И вот мы на берегу Днепра!
«Седой и в то же время вечно юный, ты катишь перед нами свои волны. Сколько легенд, стихов и песен сложил о тебе украинский народ! Все лучшие его думы связаны с тобою, Днепр! — думал я. — Много пришлось тебе увидеть за свою долгую жизнь. Сколько людской крови ты унес в Черное море? А кто скажет, сколько еще прольется крови в твоих волнах? Какую судьбу ты уготовал для нас?»
Мы стояли и как зачарованные смотрели на широкую реку. На противоположном высоком берегу раскинулся город Лоев. Туда ушли разведчики. Из города доносилась стрельба. Она постепенно удалялась на запад. На помощь разведчикам спешила третья рота. Партизаны торопливо по два-три человека усаживались в рыбачьи лодки и переправлялись на ту сторону.

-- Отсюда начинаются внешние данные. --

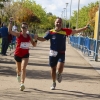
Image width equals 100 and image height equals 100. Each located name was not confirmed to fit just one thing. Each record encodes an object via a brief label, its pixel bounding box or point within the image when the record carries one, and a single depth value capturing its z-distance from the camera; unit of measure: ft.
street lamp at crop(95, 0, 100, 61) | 62.40
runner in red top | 30.42
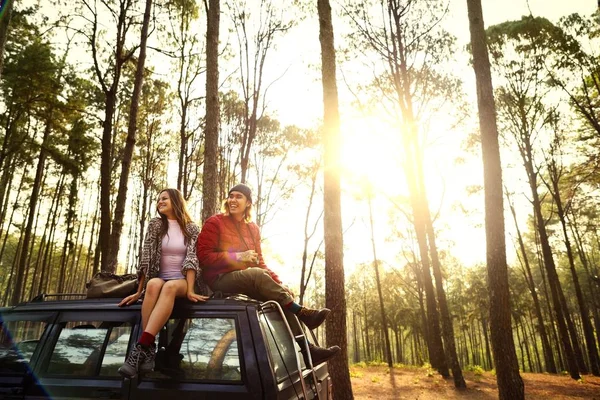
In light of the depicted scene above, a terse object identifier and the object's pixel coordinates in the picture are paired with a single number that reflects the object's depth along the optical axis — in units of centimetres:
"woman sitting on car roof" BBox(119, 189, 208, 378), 243
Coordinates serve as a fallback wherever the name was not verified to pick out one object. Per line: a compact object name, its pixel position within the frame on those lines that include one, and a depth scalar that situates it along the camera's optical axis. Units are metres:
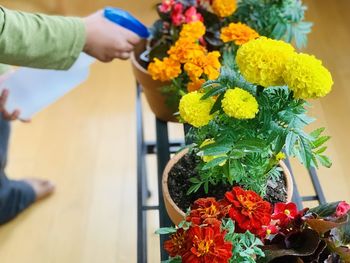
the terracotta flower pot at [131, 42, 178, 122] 1.05
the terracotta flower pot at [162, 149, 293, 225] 0.78
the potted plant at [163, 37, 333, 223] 0.57
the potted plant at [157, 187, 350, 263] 0.56
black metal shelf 0.88
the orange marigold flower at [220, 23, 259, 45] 0.92
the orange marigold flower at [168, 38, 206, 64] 0.88
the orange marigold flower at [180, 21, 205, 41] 0.91
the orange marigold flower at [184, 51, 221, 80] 0.85
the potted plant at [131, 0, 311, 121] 1.03
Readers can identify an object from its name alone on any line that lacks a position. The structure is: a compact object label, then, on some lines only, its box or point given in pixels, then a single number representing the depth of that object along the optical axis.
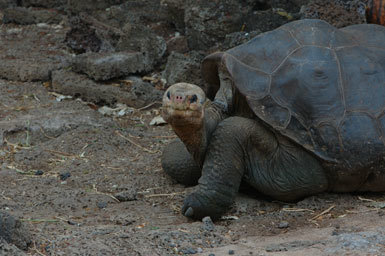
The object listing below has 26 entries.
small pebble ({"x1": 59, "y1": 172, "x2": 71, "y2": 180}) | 8.49
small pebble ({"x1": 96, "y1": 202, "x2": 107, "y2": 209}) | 7.46
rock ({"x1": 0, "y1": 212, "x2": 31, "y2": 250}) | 5.21
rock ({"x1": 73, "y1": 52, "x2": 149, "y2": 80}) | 12.05
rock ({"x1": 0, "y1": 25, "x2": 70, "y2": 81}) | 12.86
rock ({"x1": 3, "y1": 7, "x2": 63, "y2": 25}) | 15.98
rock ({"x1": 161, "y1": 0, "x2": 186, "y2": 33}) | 13.54
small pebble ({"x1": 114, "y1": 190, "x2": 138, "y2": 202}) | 7.77
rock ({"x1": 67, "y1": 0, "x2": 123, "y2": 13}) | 15.53
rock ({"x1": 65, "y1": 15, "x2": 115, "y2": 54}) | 13.32
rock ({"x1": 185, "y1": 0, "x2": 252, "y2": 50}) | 12.19
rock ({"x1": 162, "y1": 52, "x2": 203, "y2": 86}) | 11.81
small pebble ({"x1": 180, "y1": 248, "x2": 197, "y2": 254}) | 5.76
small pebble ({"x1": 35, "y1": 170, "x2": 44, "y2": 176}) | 8.66
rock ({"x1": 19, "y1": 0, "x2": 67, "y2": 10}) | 16.42
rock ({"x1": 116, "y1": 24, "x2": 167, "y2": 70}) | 12.84
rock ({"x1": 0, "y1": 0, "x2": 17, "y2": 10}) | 16.92
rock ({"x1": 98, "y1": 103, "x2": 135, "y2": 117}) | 11.55
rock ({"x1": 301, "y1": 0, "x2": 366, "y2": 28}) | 10.64
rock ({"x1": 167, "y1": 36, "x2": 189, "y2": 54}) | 13.22
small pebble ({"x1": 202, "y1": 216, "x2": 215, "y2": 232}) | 6.51
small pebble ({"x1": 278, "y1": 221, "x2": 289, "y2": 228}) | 6.76
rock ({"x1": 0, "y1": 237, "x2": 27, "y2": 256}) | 4.89
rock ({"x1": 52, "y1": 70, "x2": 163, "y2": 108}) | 11.84
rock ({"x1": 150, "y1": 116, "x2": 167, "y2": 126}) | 11.12
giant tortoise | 7.21
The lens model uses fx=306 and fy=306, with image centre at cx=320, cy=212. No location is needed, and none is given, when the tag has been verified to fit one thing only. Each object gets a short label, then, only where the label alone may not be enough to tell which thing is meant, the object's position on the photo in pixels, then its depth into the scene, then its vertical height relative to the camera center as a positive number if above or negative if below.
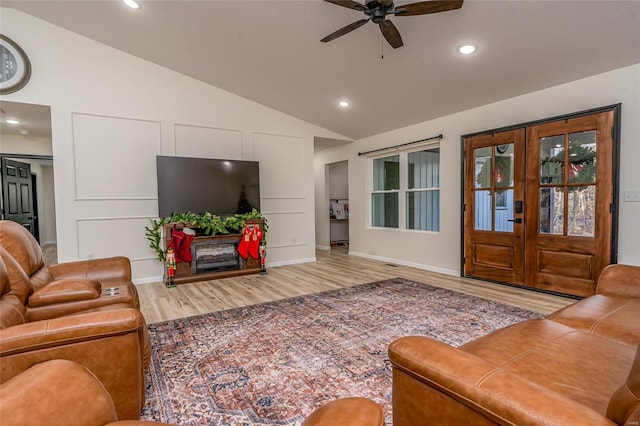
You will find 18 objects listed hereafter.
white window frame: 5.21 +0.29
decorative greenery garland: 4.39 -0.32
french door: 3.26 -0.06
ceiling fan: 2.25 +1.45
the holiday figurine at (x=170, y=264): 4.28 -0.85
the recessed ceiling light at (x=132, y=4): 3.27 +2.16
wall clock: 3.67 +1.68
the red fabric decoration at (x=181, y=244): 4.32 -0.60
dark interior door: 4.83 +0.20
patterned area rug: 1.70 -1.12
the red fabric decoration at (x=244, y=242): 4.85 -0.63
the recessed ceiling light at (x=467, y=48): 3.10 +1.56
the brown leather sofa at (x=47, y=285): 1.76 -0.52
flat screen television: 4.39 +0.26
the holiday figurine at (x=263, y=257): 5.04 -0.91
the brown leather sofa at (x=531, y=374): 0.71 -0.61
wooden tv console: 4.40 -0.97
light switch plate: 3.03 +0.03
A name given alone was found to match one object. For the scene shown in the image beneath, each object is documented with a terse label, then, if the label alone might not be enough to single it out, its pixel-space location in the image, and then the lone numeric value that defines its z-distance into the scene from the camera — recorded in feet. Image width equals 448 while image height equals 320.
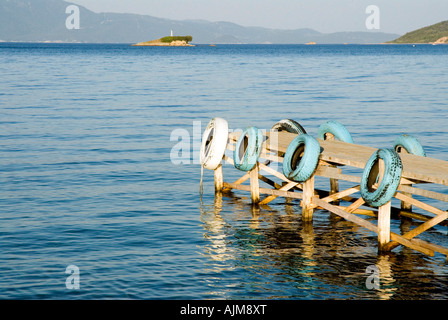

Внезапное появление партизан в городе привело полицаев в замешательство. Разведка и третья рота покончили с ними быстро и принялись за подготовку переправочных средств. Через некоторое время на реке появились рыбачьи лодки, — местные старики, вызвались помочь партизанам.
Тринадцатой роте предстояло переправляться в числе первых вслед за шестой и девятой. На берегу нетерпеливо ждем очереди. Наши телогрейки плохо защищают от холодного северного ветра. Снежная крупа сечет лицо. Тяжелые облака нависли над рекой, от этого водны кажутся свинцовыми. Закраины у берегов покрыты льдом. Через реку туда и обратно снуют десятки лодок и лодочек. Волны их, как щепки, подбрасывают и вновь опускают. Появился паром, который соорудили на двух больших лодках.
Наконец настал и наш черед. Погрузились, и паром, рассекая белые барашки волн, взял направление к правому берегу.
– Рэвэ та стогнэ Днипр широкий… - с чувством продекламировал Гапоненко.
– Нет, сынок, ты прислушайся хорошенько – это не Днепр, а народ стонет в немецкой неволе, — сказал жилистый старик, усердно работая веслом. – Ох, сколько народа угнали в Германию на каторгу! Да и тем, кто на своей земле, нелегко под немцем живется.
Гапоненко притих, как бы устыдившись своего душевного порыва, а словоохотливый старик продолжал:
– Довелось как то мне побеседовать с одним германцем. На вид солидный человек. Во время империалистической войны побывал у нас в плену, так что по-нашему немного говорит. Я спрашиваю его, зачем, мол, вы над мирными жителями ругаетесь, малых детей убиваете? Дикий зверь и тот не всякий кинется на маленького ребенка.